One is the tendency to take methodological shortcuts in the hope of achieving quick results. This tendency is typified by the ‘political party’ approach of movements that seek either to work within existing systems, or to come to power in partnership with un-Islamic political forces such as the military, in the hope of establishing Islam afterwards. The list of places where Islamic movements have chosen this course, only to fail dismally, is depressingly long: Pakistan (where the Jama’at-e Islami lost all credibility by its alliance with general Zia ul-Haq); Algeria (where the Islamic Salvation Front was prevented from coming to power by a military coup); Turkey (where Erbakan’s government proved utterly powerless); Sudan (where Turabi was supposedly the power behind the throne until Omar al-Bashir decided otherwise); and so on. Yet Islamic movements in various Muslim countries remain committed to following the same failed approach.
The second is the tendency for movements to have simplistic and formulaic definitions of what an Islamic state is, based on one or both of two magic words, shari’ah and khilafah, usually used without considering what they actually mean or the forms these concepts must take in the modern world. Thus we have the shari’ah movements in various countries, calling for the adoption of shari‘ah by existing governments, without realising that it can only work as part of an Islamic institutional structure. We also have numerous khilafah movements whose object is to persuade some general or colonel to seize power and call himself khalifah (and implement shari’ah), as though the word itself is the difference between Islamic and unIslamic rule. In the past, such movements have demanded that Saddam Hussain and Zia ul-Haq declare themselves khulafa’! In Afghanistan under the Taliban, Mullah Omar was regarded as the emir of an implied khalifah.

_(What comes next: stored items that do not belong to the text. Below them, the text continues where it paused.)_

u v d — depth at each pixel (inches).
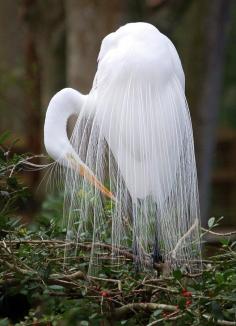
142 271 259.1
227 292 233.0
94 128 265.6
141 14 908.0
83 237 261.3
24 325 268.5
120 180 265.9
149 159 260.8
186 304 229.0
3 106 839.1
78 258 256.4
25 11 798.5
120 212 263.9
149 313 250.8
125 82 261.6
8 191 261.6
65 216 271.4
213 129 756.6
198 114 752.3
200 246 261.1
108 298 247.9
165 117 260.7
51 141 261.9
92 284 251.8
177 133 263.1
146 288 248.2
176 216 264.7
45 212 432.1
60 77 894.4
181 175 266.5
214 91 761.0
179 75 268.7
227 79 1121.4
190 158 267.7
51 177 273.7
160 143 261.0
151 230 261.7
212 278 239.8
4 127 876.6
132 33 265.6
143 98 260.4
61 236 272.8
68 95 264.2
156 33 265.6
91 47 669.9
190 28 769.6
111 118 262.5
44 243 254.7
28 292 261.6
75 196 264.8
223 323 232.1
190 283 251.4
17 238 259.3
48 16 822.5
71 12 675.4
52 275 252.5
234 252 256.1
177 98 264.4
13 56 1015.0
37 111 767.7
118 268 259.8
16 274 246.4
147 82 260.4
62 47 868.6
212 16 754.2
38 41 837.2
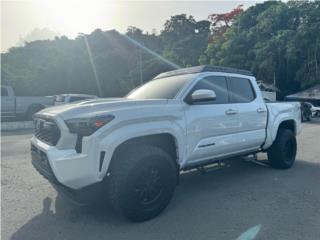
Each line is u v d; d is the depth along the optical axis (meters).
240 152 5.39
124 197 3.59
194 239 3.34
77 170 3.45
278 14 48.09
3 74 42.66
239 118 5.15
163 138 4.21
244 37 49.62
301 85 42.41
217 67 5.17
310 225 3.62
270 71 43.75
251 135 5.42
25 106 17.80
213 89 4.92
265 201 4.44
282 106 6.34
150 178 3.80
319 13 43.72
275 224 3.67
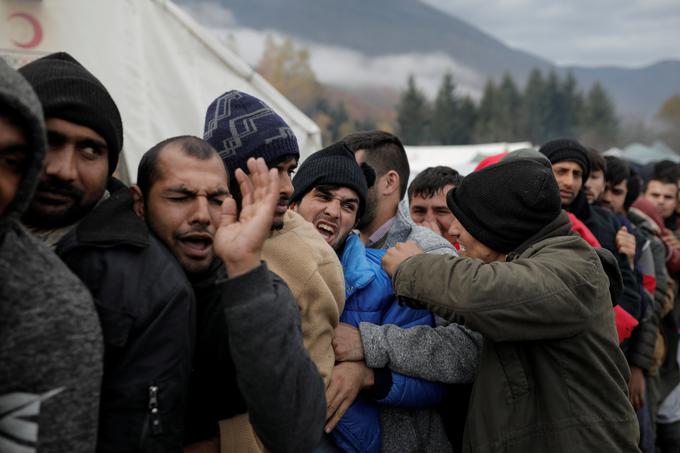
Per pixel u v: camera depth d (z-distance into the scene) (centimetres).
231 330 125
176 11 409
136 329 118
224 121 179
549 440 173
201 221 136
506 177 191
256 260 127
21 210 103
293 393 128
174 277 124
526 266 175
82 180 126
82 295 106
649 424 380
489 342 186
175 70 409
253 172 135
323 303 173
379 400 195
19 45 361
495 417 179
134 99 390
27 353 99
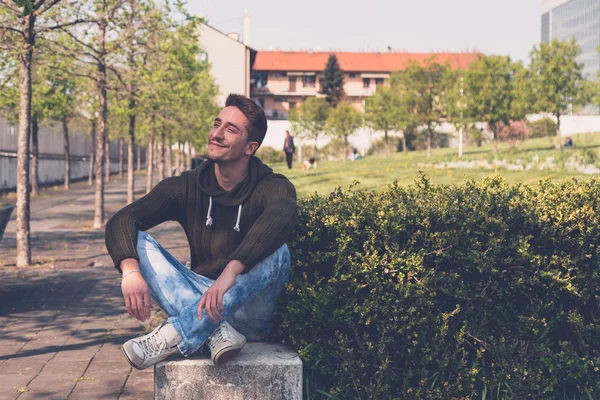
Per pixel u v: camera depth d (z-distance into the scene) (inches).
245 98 128.4
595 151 1043.3
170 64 669.9
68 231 681.6
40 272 427.5
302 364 131.3
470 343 150.3
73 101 874.1
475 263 147.6
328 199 165.2
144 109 762.2
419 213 148.0
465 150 1861.5
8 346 241.9
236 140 126.0
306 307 140.0
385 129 2110.0
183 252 523.8
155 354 119.7
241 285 122.3
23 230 457.7
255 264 118.3
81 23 547.2
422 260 144.6
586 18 5004.9
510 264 149.3
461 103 1396.4
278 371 124.5
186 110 1062.4
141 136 1515.7
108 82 661.3
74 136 1803.6
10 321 286.0
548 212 152.3
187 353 121.8
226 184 130.3
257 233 118.3
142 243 123.5
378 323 144.8
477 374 149.9
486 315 149.3
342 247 144.1
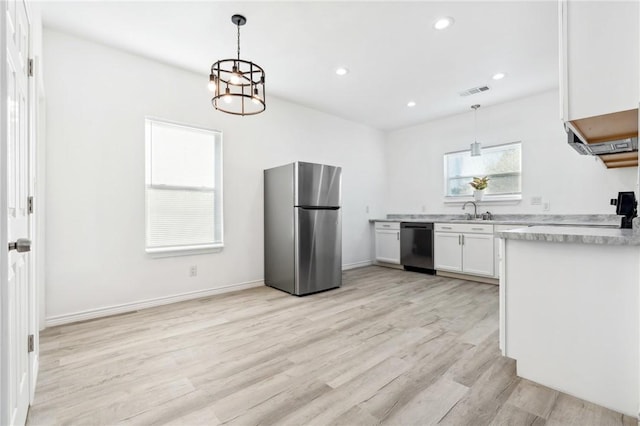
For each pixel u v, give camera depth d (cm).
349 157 520
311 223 361
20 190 129
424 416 142
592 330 151
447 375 178
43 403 152
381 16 245
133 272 298
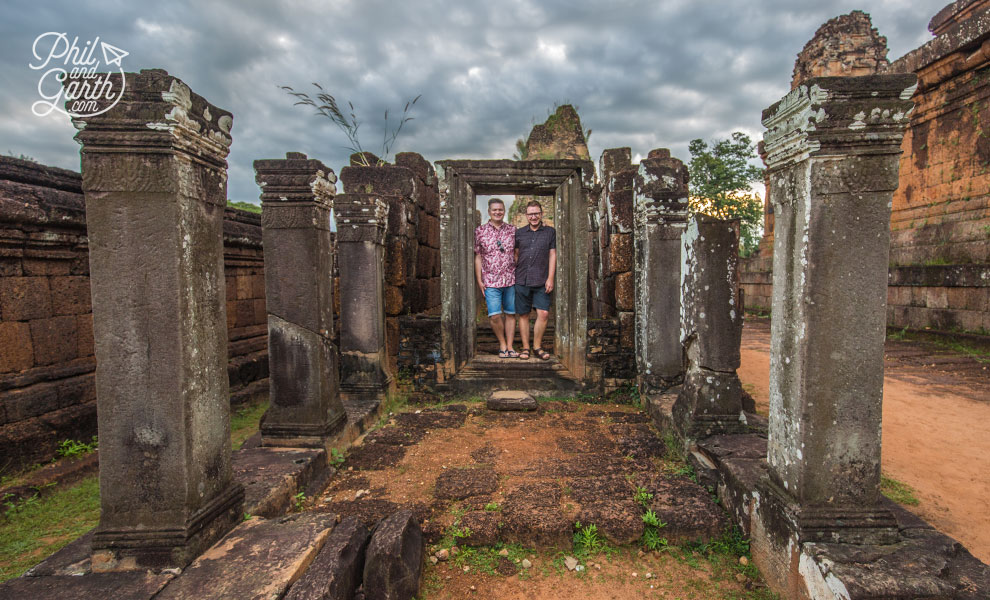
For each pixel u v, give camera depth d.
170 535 2.11
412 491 3.34
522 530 2.76
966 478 3.64
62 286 4.71
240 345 7.09
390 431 4.55
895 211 11.80
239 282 7.18
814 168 2.14
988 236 9.18
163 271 2.10
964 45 9.68
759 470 2.95
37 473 4.00
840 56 13.29
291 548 2.25
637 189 5.62
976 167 9.93
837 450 2.23
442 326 5.82
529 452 4.03
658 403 4.79
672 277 5.19
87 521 3.29
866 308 2.18
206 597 1.93
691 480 3.34
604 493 3.17
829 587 2.01
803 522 2.21
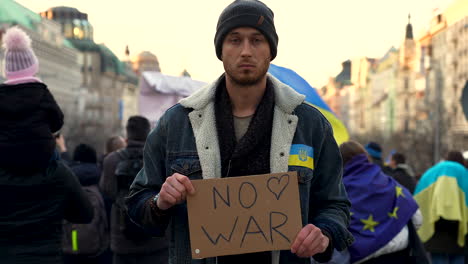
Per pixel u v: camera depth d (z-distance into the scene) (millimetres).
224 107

All this is not to disparage shari’ah or khilafah, of course. Establishing and following the path of Islam (shari’ah) in societies ruled by worthy successors (khulafa’) to the Prophet (saw) is the aim of all Islamic movements, so fundamental that most activists do not feel the need to articulate it explicitly at every juncture. The difficulty is in establishing what is involved in following the path of Islam, and establishing the rule of worthy khulafa’, in modern societies. These are questions of ijtihad that cannot be answered purely and only from theological sources. Rather, they require fresh ijtihad based on understandings of both Islamic principles and modern societies. The answers can only be hypothetical until they are tested, and authoritative understandings — as far as any product of ijtihad can be authoritative — will only be established by trial and error.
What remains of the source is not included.